*** Begin section ***
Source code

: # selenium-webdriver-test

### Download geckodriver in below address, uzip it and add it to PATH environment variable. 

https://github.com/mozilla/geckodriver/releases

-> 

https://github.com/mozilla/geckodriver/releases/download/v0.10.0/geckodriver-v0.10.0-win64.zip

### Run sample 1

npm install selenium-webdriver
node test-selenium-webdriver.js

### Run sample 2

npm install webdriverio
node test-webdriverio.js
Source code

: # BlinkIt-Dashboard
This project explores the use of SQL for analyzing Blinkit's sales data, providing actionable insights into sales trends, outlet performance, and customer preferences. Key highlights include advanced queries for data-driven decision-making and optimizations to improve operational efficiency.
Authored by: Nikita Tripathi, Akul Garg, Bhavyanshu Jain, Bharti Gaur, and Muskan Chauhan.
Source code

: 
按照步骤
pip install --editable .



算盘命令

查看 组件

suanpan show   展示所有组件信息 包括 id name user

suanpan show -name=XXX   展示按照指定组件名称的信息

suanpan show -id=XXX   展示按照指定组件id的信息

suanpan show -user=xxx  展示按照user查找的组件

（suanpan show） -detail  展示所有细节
*** End section ***
Written task
Reproduce the full text of all the records above, line by line, without changing a single character.

Written reply
Source code

: # selenium-webdriver-test

### Download geckodriver in below address, uzip it and add it to PATH environment variable. 

https://github.com/mozilla/geckodriver/releases

-> 

https://github.com/mozilla/geckodriver/releases/download/v0.10.0/geckodriver-v0.10.0-win64.zip

### Run sample 1

npm install selenium-webdriver
node test-selenium-webdriver.js

### Run sample 2

npm install webdriverio
node test-webdriverio.js
Source code

: # BlinkIt-Dashboard
This project explores the use of SQL for analyzing Blinkit's sales data, providing actionable insights into sales trends, outlet performance, and customer preferences. Key highlights include advanced queries for data-driven decision-making and optimizations to improve operational efficiency.
Authored by: Nikita Tripathi, Akul Garg, Bhavyanshu Jain, Bharti Gaur, and Muskan Chauhan.
Source code

: 
按照步骤
pip install --editable .



算盘命令

查看 组件

suanpan show   展示所有组件信息 包括 id name user

suanpan show -name=XXX   展示按照指定组件名称的信息

suanpan show -id=XXX   展示按照指定组件id的信息

suanpan show -user=xxx  展示按照user查找的组件

（suanpan show） -detail  展示所有细节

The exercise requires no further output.